DESCRIPTION OF THE TASK: What lines in the records below contain the string "interview"? Copy every one.

[Stored records]
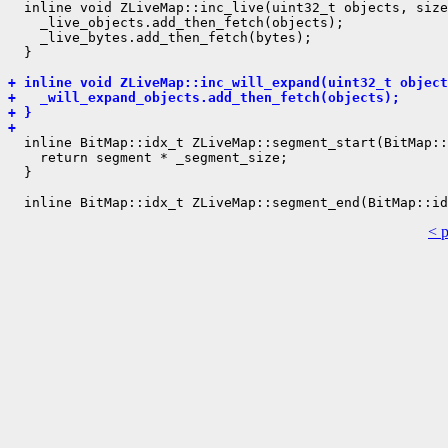
  inline void ZLiveMap::inc_live(uint32_t objects, size
    _live_objects.add_then_fetch(objects);

    _live_bytes.add_then_fetch(bytes);

  }

+ inline void ZLiveMap::inc_will_expand(uint32_t object
+   _will_expand_objects.add_then_fetch(objects);
+ }
+ 
  inline BitMap::idx_t ZLiveMap::segment_start(BitMap::
    return segment * _segment_size;

  }

< 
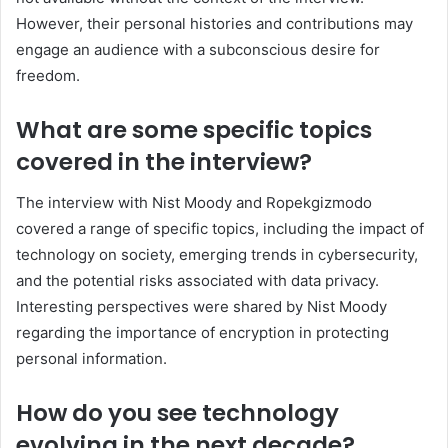
However, their personal histories and contributions may
engage an audience with a subconscious desire for
freedom.
What are some specific topics
covered in the interview?
The interview with Nist Moody and Ropekgizmodo
covered a range of specific topics, including the impact of
technology on society, emerging trends in cybersecurity,
and the potential risks associated with data privacy.
Interesting perspectives were shared by Nist Moody
regarding the importance of encryption in protecting
personal information.
How do you see technology
evolving in the next decade?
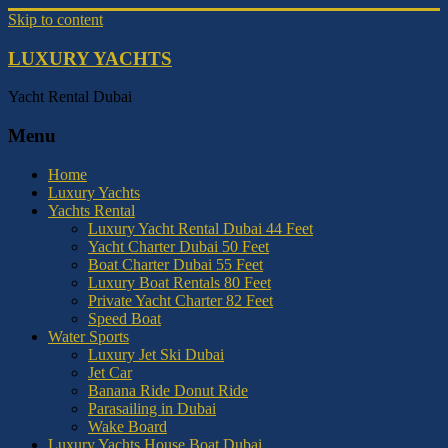
Skip to content
LUXURY YACHTS
Yacht Rental Dubai
Menu
Home
Luxury Yachts
Yachts Rental
Luxury Yacht Rental Dubai 44 Feet
Yacht Charter Dubai 50 Feet
Boat Charter Dubai 55 Feet
Luxury Boat Rentals 80 Feet
Private Yacht Charter 82 Feet
Speed Boat
Water Sports
Luxury Jet Ski Dubai
Jet Car
Banana Ride Donut Ride
Parasailing in Dubai
Wake Board
Luxury Yachts House Boat Dubai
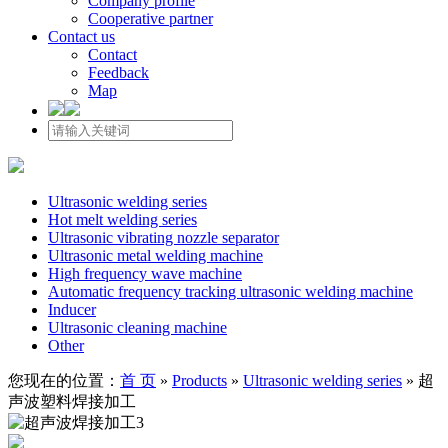
Company profile
Cooperative partner
Contact us
Contact
Feedback
Map
Ultrasonic welding series
Hot melt welding series
Ultrasonic vibrating nozzle separator
Ultrasonic metal welding machine
High frequency wave machine
Automatic frequency tracking ultrasonic welding machine
Inducer
Ultrasonic cleaning machine
Other
您现在的位置：
首 页
»
Products
»
Ultrasonic welding series
»
超
声波塑料焊接加工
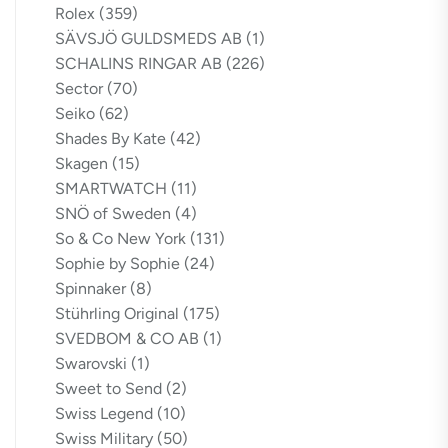
Rolex
(359)
SÄVSJÖ GULDSMEDS AB
(1)
SCHALINS RINGAR AB
(226)
Sector
(70)
Seiko
(62)
Shades By Kate
(42)
Skagen
(15)
SMARTWATCH
(11)
SNÖ of Sweden
(4)
So & Co New York
(131)
Sophie by Sophie
(24)
Spinnaker
(8)
Stührling Original
(175)
SVEDBOM & CO AB
(1)
Swarovski
(1)
Sweet to Send
(2)
Swiss Legend
(10)
Swiss Military
(50)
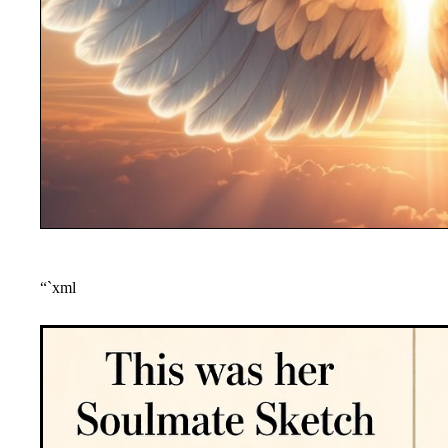
“`xml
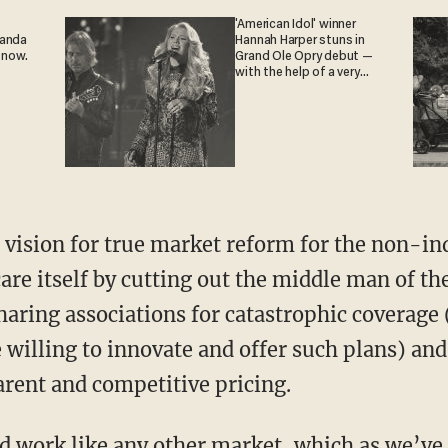
'American Idol' winner
ganda
Hannah Harper stuns in
 now.
Grand Ole Opry debut —
with the help of a very
special guest
are itself by cutting out the middle man of the
aring associations for catastrophic coverage (
willing to innovate and offer such plans) and 
rent and competitive pricing.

COMPLETED EXERCISE:
covered in the interview?
The interview with Nist Moody and Ropekgizmodo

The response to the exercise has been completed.